# peppermint candy feed



## Michael Brooks (May 2, 2013)

Has anybody ever tried feeding bees peppermint candy. I found a place that will sale pallets of scrap soft peppermint of various flavors for $25 per 1000 lbs.What do yall think?


----------



## Jon B (Apr 24, 2013)

I purchase scrap candy from a local candy maker. I like put it out in the bee yard during the early spring and late fall when there is no longer a flow. It gives the bees something to do instead of robbing the weak hives.

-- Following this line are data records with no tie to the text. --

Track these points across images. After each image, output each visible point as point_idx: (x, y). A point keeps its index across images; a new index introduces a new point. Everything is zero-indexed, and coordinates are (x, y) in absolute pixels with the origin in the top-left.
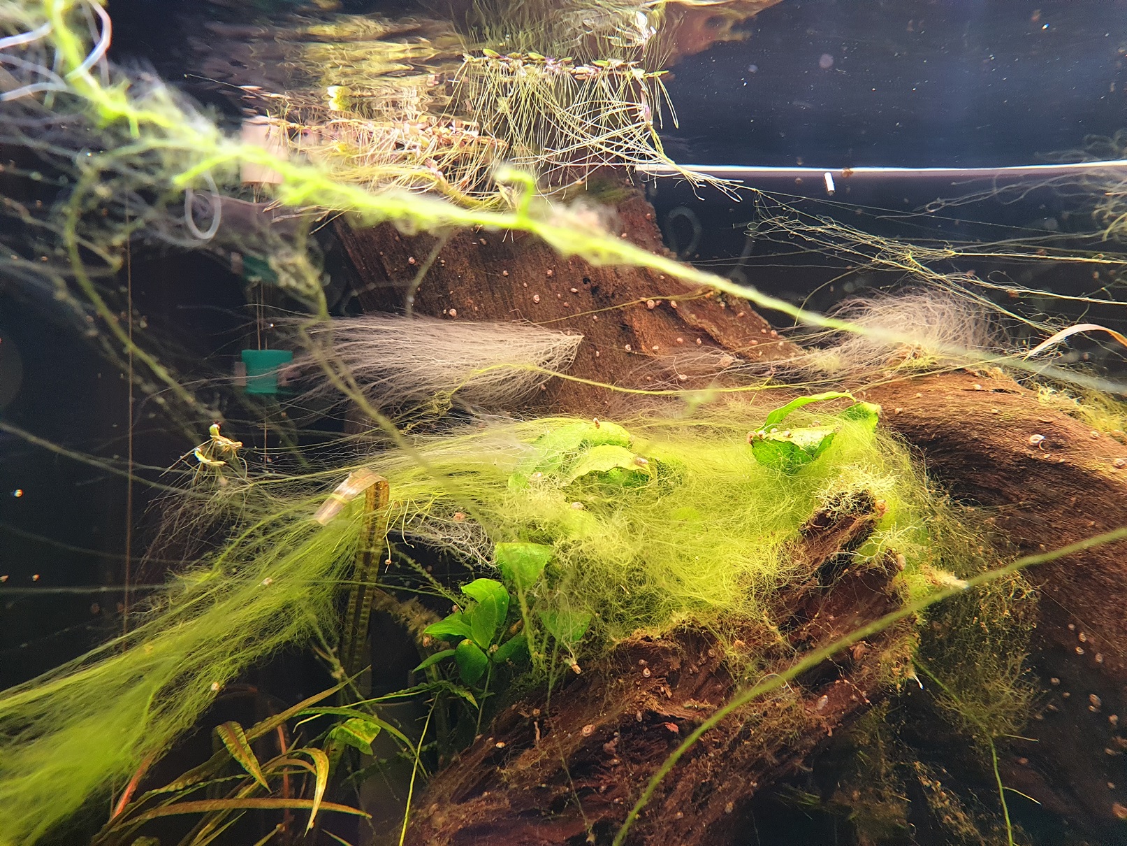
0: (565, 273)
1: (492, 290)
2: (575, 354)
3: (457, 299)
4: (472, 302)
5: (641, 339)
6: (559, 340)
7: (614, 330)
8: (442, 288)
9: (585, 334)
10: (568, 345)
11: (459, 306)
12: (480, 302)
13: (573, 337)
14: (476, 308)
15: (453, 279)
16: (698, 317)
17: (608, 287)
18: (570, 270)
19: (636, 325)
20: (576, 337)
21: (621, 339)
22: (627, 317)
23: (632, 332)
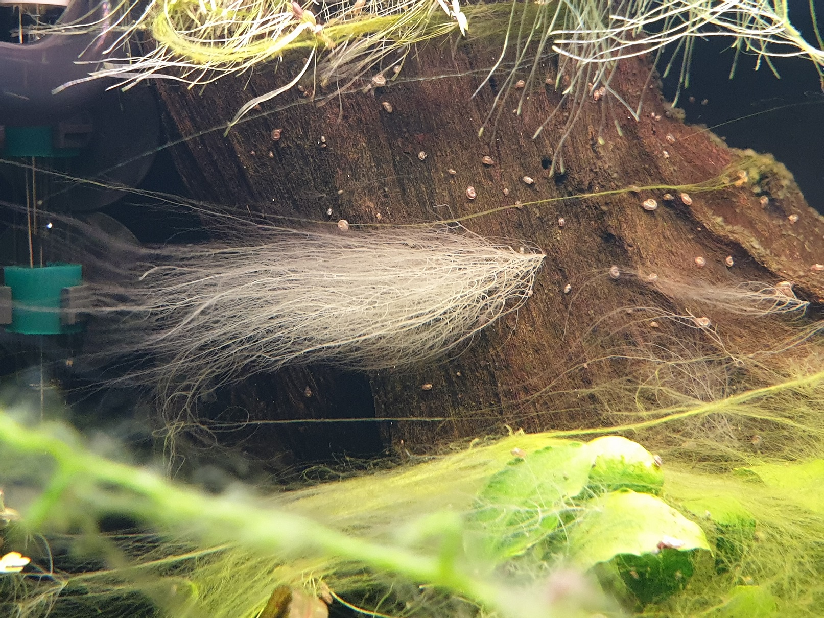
0: (513, 151)
1: (402, 185)
2: (531, 284)
3: (350, 201)
4: (372, 205)
5: (636, 258)
6: (506, 261)
7: (593, 242)
8: (327, 184)
9: (547, 251)
10: (521, 268)
11: (352, 213)
12: (383, 204)
13: (529, 257)
14: (379, 215)
15: (343, 169)
16: (726, 221)
17: (582, 174)
18: (521, 146)
19: (627, 235)
20: (534, 256)
21: (602, 256)
22: (612, 222)
23: (621, 247)
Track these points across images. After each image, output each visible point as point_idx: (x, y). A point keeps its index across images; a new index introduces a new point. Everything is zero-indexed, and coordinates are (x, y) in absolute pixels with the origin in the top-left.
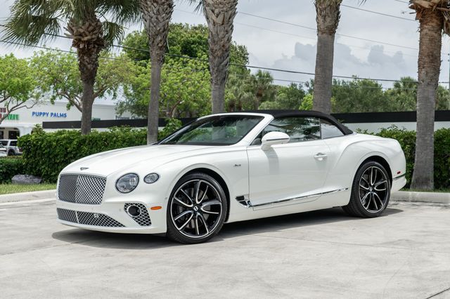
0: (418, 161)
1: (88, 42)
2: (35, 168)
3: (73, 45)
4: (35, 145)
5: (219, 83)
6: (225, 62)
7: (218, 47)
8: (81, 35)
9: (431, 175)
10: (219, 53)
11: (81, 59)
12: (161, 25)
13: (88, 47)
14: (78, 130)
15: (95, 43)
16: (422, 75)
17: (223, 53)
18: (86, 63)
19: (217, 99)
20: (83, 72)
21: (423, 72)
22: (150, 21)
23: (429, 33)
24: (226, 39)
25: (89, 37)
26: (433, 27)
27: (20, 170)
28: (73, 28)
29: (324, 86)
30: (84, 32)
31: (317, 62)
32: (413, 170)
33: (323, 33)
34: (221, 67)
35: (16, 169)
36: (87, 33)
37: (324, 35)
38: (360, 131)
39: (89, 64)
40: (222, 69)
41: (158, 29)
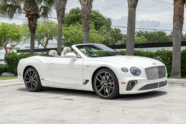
0: (173, 64)
1: (32, 15)
2: (12, 70)
3: (26, 17)
4: (11, 60)
5: (86, 31)
6: (89, 22)
7: (85, 15)
8: (29, 12)
9: (179, 70)
10: (86, 18)
11: (29, 22)
12: (62, 6)
13: (32, 17)
15: (35, 15)
16: (175, 25)
17: (88, 18)
18: (32, 24)
19: (85, 38)
20: (30, 28)
21: (176, 23)
22: (57, 5)
23: (178, 5)
24: (89, 12)
25: (32, 13)
26: (180, 2)
27: (6, 70)
28: (26, 9)
29: (131, 31)
30: (30, 11)
31: (128, 21)
32: (171, 69)
33: (130, 7)
34: (87, 24)
35: (4, 70)
36: (31, 11)
37: (131, 8)
38: (148, 51)
39: (33, 24)
40: (88, 25)
41: (61, 8)
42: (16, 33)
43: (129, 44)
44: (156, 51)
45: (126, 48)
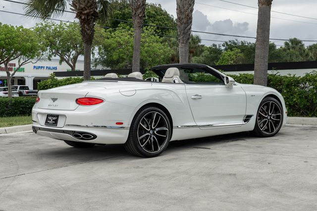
1: (88, 14)
3: (77, 17)
5: (185, 42)
6: (189, 26)
7: (183, 17)
8: (82, 9)
10: (185, 21)
11: (82, 26)
13: (87, 18)
14: (81, 77)
15: (92, 15)
17: (188, 21)
18: (86, 30)
19: (183, 54)
20: (84, 36)
24: (189, 10)
25: (88, 11)
28: (77, 5)
30: (84, 7)
31: (258, 26)
33: (262, 5)
34: (186, 30)
36: (87, 8)
37: (264, 6)
38: (290, 75)
39: (88, 30)
40: (187, 32)
41: (139, 4)
42: (29, 43)
43: (259, 64)
44: (304, 75)
45: (253, 70)
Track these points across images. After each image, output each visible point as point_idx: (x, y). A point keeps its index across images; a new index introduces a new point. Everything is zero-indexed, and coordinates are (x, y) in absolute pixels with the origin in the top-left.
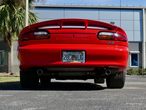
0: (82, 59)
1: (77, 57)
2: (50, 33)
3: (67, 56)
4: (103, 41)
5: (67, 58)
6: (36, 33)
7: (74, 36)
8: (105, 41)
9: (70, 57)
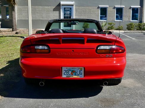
0: (81, 74)
1: (76, 72)
2: (50, 48)
3: (67, 71)
4: (101, 55)
5: (67, 73)
6: (36, 47)
7: (73, 51)
8: (103, 54)
9: (70, 72)
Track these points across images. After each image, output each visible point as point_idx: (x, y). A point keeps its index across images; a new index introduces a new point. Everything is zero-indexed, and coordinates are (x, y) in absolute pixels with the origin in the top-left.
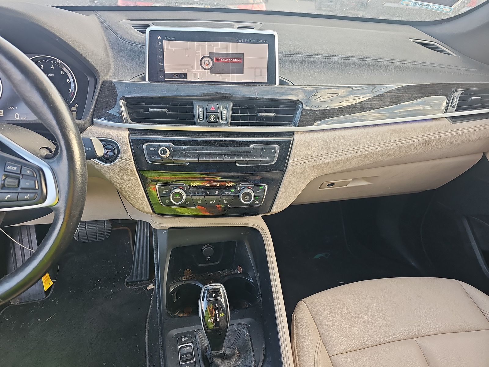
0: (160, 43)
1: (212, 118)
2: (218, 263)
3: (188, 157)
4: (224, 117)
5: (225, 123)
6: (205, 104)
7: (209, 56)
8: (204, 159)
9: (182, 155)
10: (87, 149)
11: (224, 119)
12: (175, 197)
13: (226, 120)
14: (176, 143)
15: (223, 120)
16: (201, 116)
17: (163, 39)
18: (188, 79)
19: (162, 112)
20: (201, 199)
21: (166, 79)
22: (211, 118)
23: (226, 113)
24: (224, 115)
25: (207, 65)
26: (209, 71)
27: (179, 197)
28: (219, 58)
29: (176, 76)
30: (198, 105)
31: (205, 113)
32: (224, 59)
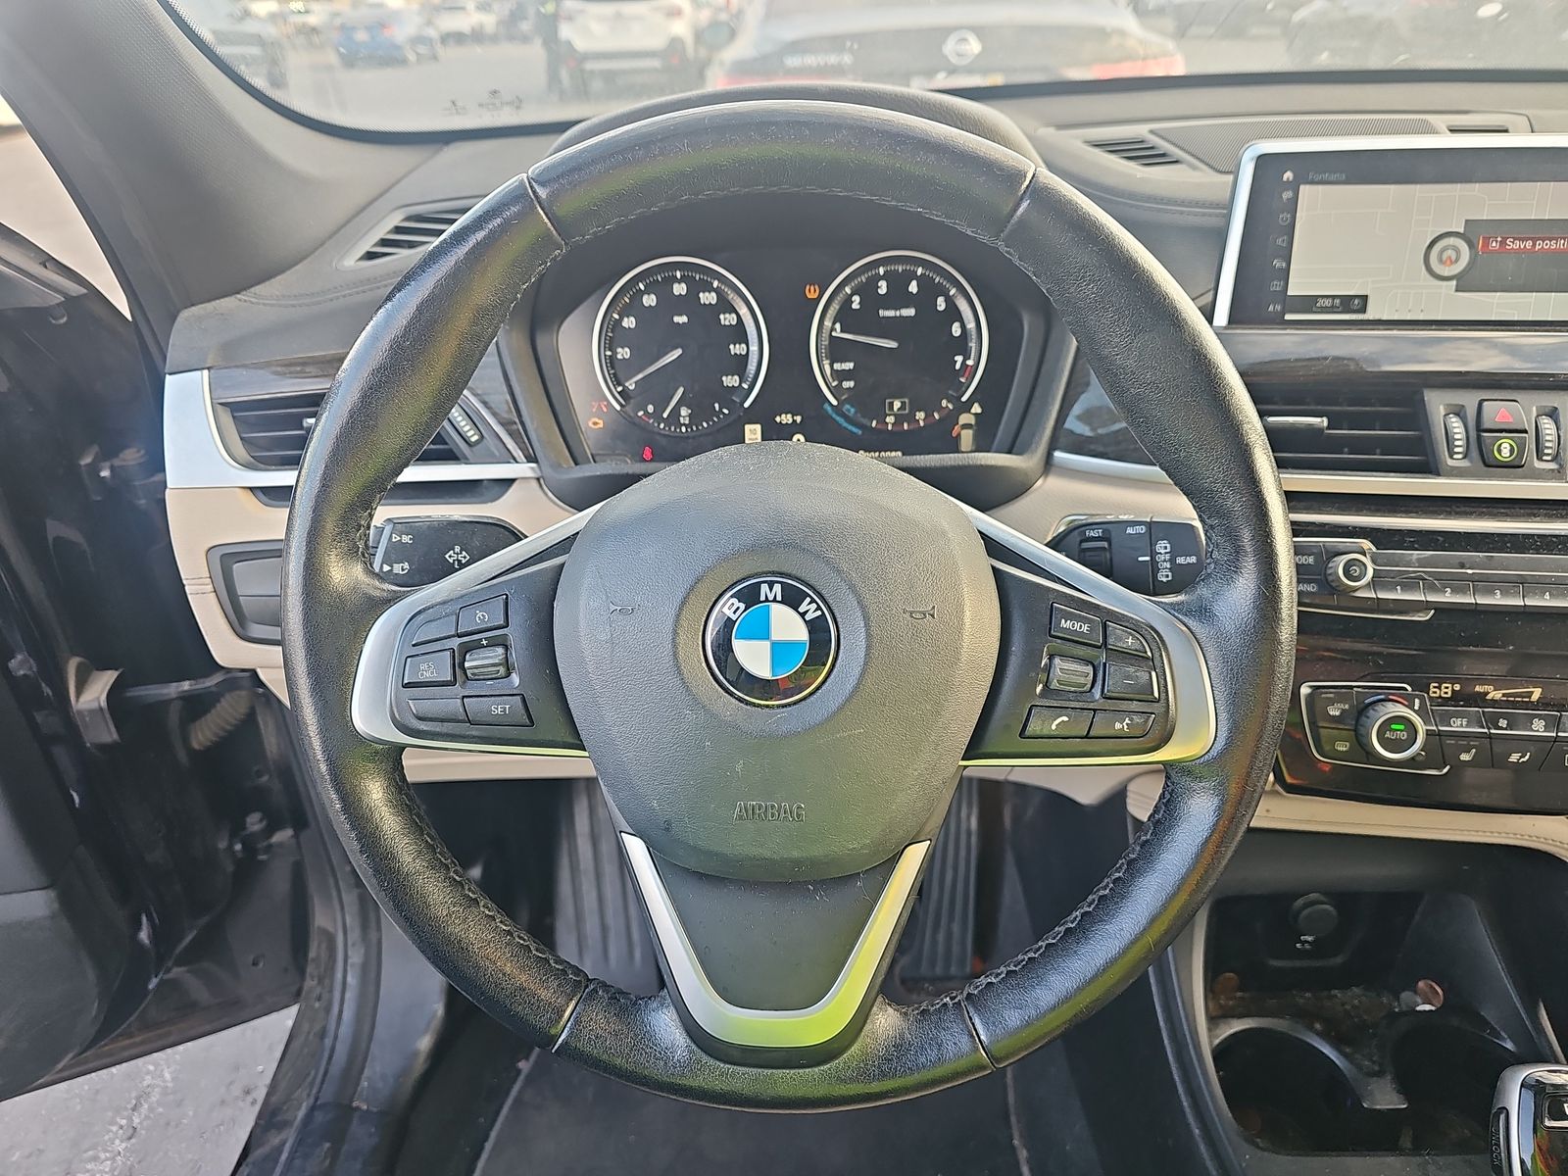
0: (1287, 195)
1: (1506, 452)
2: (1339, 960)
3: (1432, 588)
4: (1548, 448)
5: (1553, 470)
6: (1469, 399)
7: (1462, 230)
8: (1497, 600)
9: (1409, 584)
10: (1180, 560)
11: (1548, 455)
12: (1388, 735)
13: (1555, 458)
14: (1382, 538)
15: (1545, 458)
16: (1457, 443)
17: (1300, 180)
18: (1371, 314)
19: (1310, 428)
20: (1474, 747)
21: (1288, 317)
22: (1499, 451)
23: (1554, 431)
24: (1549, 441)
25: (1448, 262)
26: (1454, 282)
27: (1404, 736)
28: (1499, 239)
29: (1327, 303)
30: (1444, 405)
31: (1473, 434)
32: (1519, 239)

I don't put the candy directly in the hive, but on a piece of plywood for all the bees to work.


----------



## Michael Brooks (May 2, 2013)

I was thinking about dissolving it in water and feeding it like sugar water. What do you think?


----------



## tsmullins (Feb 17, 2011)

Peppermint candy is what my grandfather used for winter feed. Not sure if this is a good practice or not. But it worked for him.


----------



## David LaFerney (Jan 14, 2009)

I saw a thread somewhere (some time ago) about someone who made syrup out of surplus pepperment candy and fed it after they extracted honey, then extracted that and sold it at a farmers market as a specialty hive product - not as honey. They said that people loved it.


----------



## The Honey Householder (Nov 14, 2008)

$50 a ton is not a bad price. I had a semi load of strawberry jam gave to me once and we mixed it into the syrup and feed it one year. Just had to dump the strawberry seeds out of the feeders.


----------



## tommysnare (Jan 30, 2013)

great ideas .... allll of them !


----------



## cerezha (Oct 11, 2011)

I read somewhere (beesource?) that mint candy in old days used against mites (?) in beehive - just slide a piece inside the hive through the entrance. I am sure it was in connection to "natural" treatment against varroa. I was thinking to try it but never had a chance (candy) 
Based on what I read, I guess, you could use it instead "sugar candy" for feeding in winter time. I do not think making a syrup out of this would make sense. I am wondering, how you plan to store a ton of candy?


----------



## The Honey Householder (Nov 14, 2008)

Hey at that price I would buy 3 to 4 tons to give it a try. Sugar candy would be good in fall and winter, but for quick build up you would want to make it into syrup.:thumbsup:


----------



## Michael Brooks (May 2, 2013)

Bought three tons. Figured it was worth a try at that price. I have it stored in a dry van.


----------



## Makin' Honey (Sep 13, 2010)

Back in the day when Bob’s Candy was in Albany I bought tons of hard candy and fed my bees. I saw no ill effect. However a little red peppermint in you honey will change the color of your honey in a hurry. I went so far as to melt up about eight drums at a time into liquid and filter out the color and flavor into nice clear syrup. I quit when Bob’s changed their recipe to something like 30% sugar and 70% corn syrup. Not high fructose syrup but the corn syrup like Karo corn syrup. You might want to find out what their recipe is????


----------